Back to working.. Mixed feelings

I am now posting this on a bus back to my home. It is already 8pm now. Just got out from the office. Initially, when i got the watsapp from my HOD asking me to come back to the office for a job assignment, I was happy, like really happy. 6 weeks doing nothing specific, well, mostly watching dramas online. But i also try to spend more time doing solat sunat and read quran more during my free time that i did not really feel i am not doing anything. I was thinking to slot in some time to review some documentations on my work in between my free time but lets admit it, it gets boring reading technical stuffs at home. I can do work only at office!

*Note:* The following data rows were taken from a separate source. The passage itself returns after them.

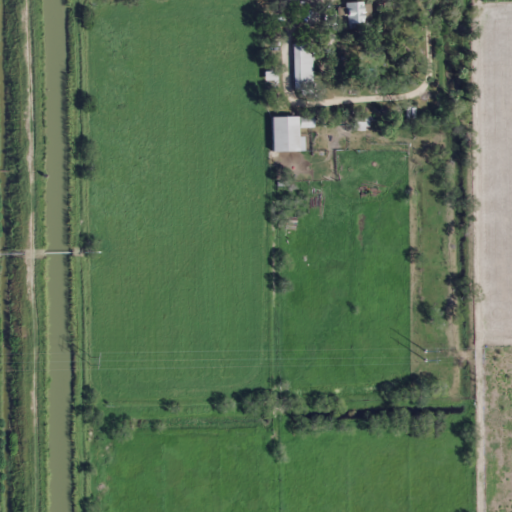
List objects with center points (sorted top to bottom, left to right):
building: (354, 15)
building: (302, 66)
building: (285, 135)
road: (28, 256)
power tower: (440, 355)
power tower: (88, 360)
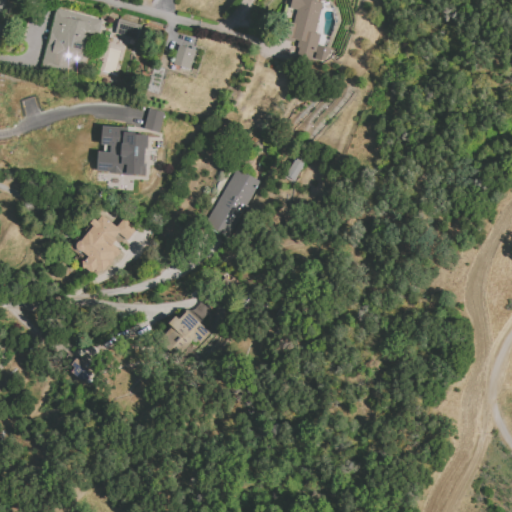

So, I am back in the office. Once i get back, there are so many stories going around. It makes me feel sad knowing that there is no security in the job i am doing now. I was already thinking on serving notice in the coming months. I feel so sad. Working environment is pretty intense. Everything is fast track now. You just dun hv time to think. Somemore, my teammates are pretty competitives. They are hardworking and have can do attitude. I am the only malay girl in the group. The pressure is just so overwhelming. But i gotta keep up. Now its everything about your ability to deliver at the time scheduled, no matter what is the condition. Or you loose your chances. It was crazy. But i suddenly, when i was about to pack my stuffs and go home, i suddenly realized i really loved my job. I could say anything, scream saying its not for me anymore, but deep down i know i am only good at this.

Its gonna be tough. In another few more weeks i have to decide whether to really put an end to this or still pining hope on the company. It is not a situation i want to be in. But as much as i love my job, i know, out there, is a bigger world waiting for me to explore other options. Maybe its time to say goodbye and ready for new adventure?